Lorsqu'il est entré dans sa chambre, il n'a point été surpris de
l'état où il l'a trouvé, ayant craint cet évènement depuis son arrivée
en ce lieu. Il avait toujours l'aire inquiet, les yeux souvent
égarés. Il en a même parlé une fois à Monsieur le Président il y a
environ quinze jours, à la suite d'une difficulté qu'il eut avec le
déposant pour son service en raison de laquelle il allat comme
un évaporé chez un des gardes de Monsieur lui demander un fusil ce qui
ne lui était jamais arrivé. Monsieur le Président eut même la bonté de
lui parler. A la suitte, il eut pendant vingt quatre heures
une espèce de fièvre pour laquelle on lui fit garder le lit ; cette
fièvre semblait bien annoncer que ledit Piquet avait l'esprit encore
plus malade que le corps.
Louis André Jullienne, âgé de 42 ans, demeurant ordinairement en l'hôtel de Monsieur le Président Gilbert de Voisins à Paris, de présent au château de Villennes, logé en ce lieu, a également apporté son témoignage.
Il n'avait pas d'autre connaissance des dits faits sinon qu'il croyait avoir entendu le matin pendant qu'il était à sa cuisine un coup sourd qui lui a paru être un coup de fusil ou de pistolet ; il était étonné de croire que ce coup venait d'aussi près mais d'après ce qu'il venait d'avoir vu entrant dans la chambre dudit Piquet, son attitude, un pistolet encore entre ses mains et l'état déplorable où il était, il ne faisait aucun doute qu'il était l'auteur de sa mort. Au surplus, il n'était pas étonné, attendu que, depuis deux ans qu'il était service du seigneur, il avait remarqué que Piquet était d'une humeur très difficile, ayant l'aire évaporé et annonçant dans des moments un esprit toujours inquiet au point que son service avait souvent souffert. Le chef de cuisine ignorait quel pouvait être la cause de cette inquiétude ; il avait seulement oui dire que cela pouvait provenir que ledit Piquet était enmouraché de la femme du chirurgien de ce paÿs qui, ayant perdu l'esprit, était détenu au château de Bicêtre. Ledit Piquet avait aussi prêté de largent à laditte femme sans billet ni reconnaissance, dont il était fort affecté ne sachant pas comment se faire rendre ledit argent. Depuis l'arrivée du Seigneur et de toute sa maison en ce lieu, Piquet avait paru avoir l'esprit encore plus troublé qu'à Paris au point que son service en avait souffert plusieurs fois et lui avait même attiré des reproches de la part du Seigneur.

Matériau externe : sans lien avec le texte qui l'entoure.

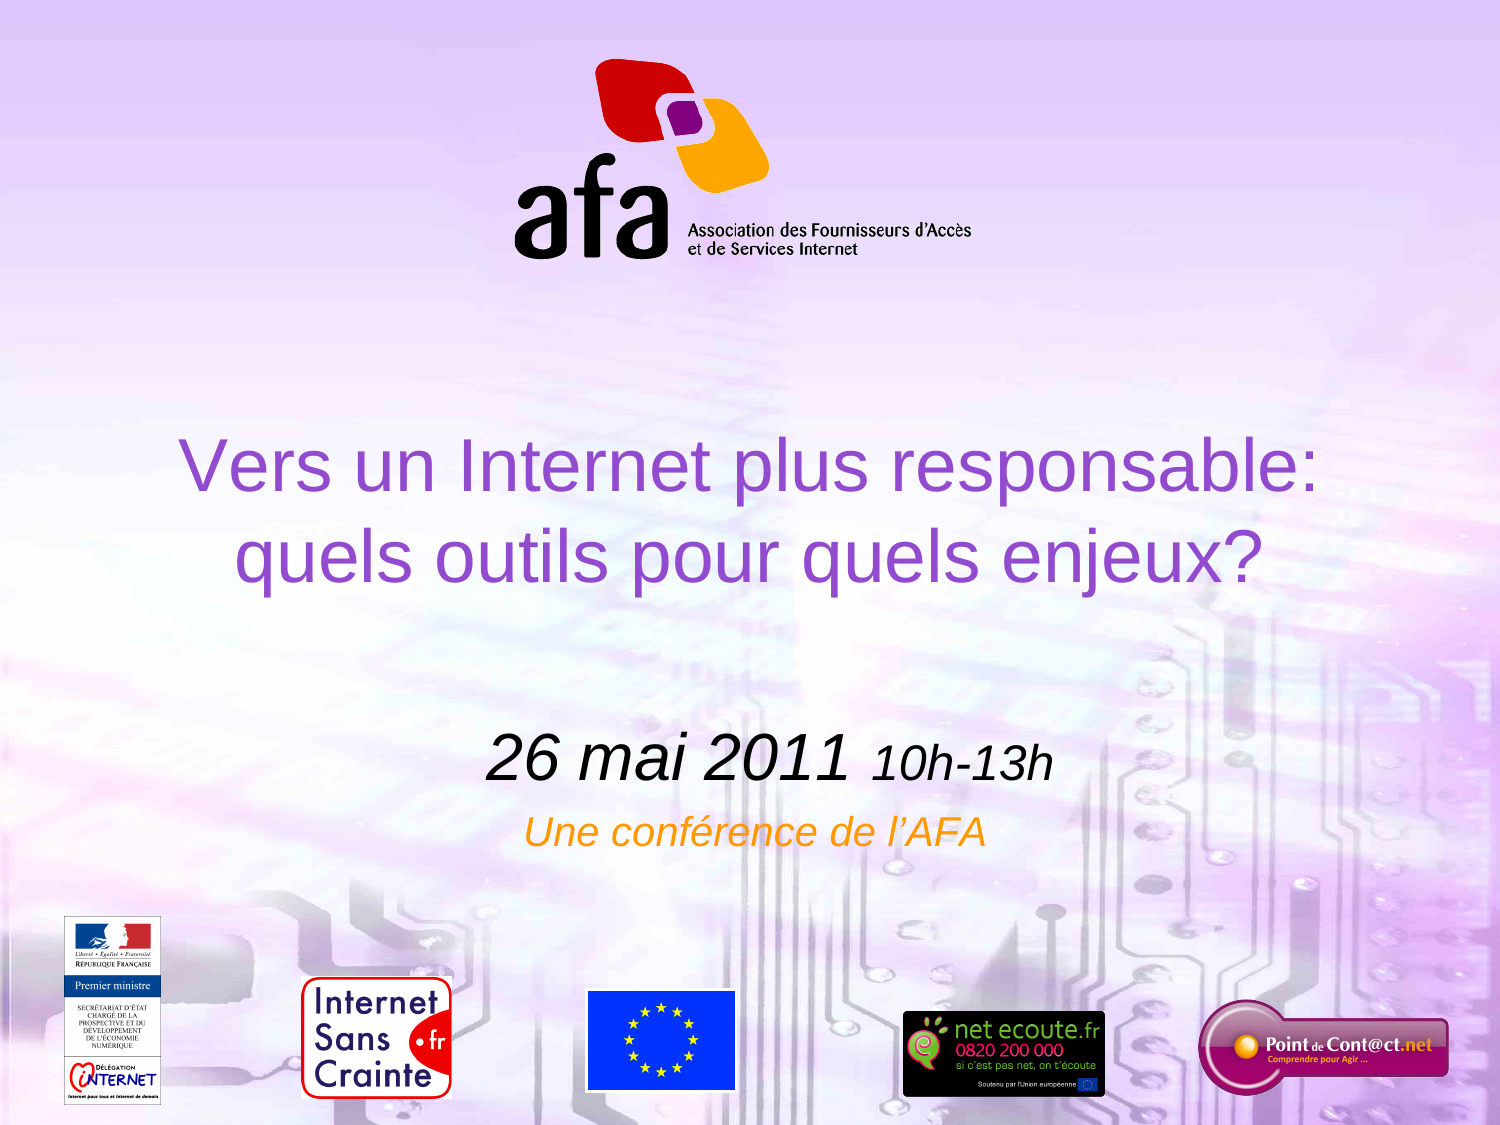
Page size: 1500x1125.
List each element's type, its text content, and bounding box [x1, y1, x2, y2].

subtitle 26 mai 2011 10h-13h Une conférence de l’AFA [230, 704, 1281, 1102]
picture [0, 0, 1500, 1125]
title Vers un Internet plus responsable: quels outils pour quels enjeux? [112, 385, 1388, 627]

Piquet n'avait point assisté au dîner de l'office. Le déposant avait oui dire qu'il avait passé l'après-midi à aller à Saint Germain probablement pour achetter le pistolet avec lequel il paraissait s'être tué. Il n'a paru à la cuisine qu'à huit heures ayant les yeux plus égarés qu'à l'ordinaire. Ayant mis un tabellier autour de lui, il n'a fait autre chose que de se promener dans la cuisine autour de la table comme un vrai foux. Si le déposant n'avait craint quelques durettés de la part de Piquet, il lui aurait conseillé de se coucher n'étant pas en état de rien faire. Il n'a effectivement rien fait de la soirée ; il n'est point venu souper à l'office et a été se coucher.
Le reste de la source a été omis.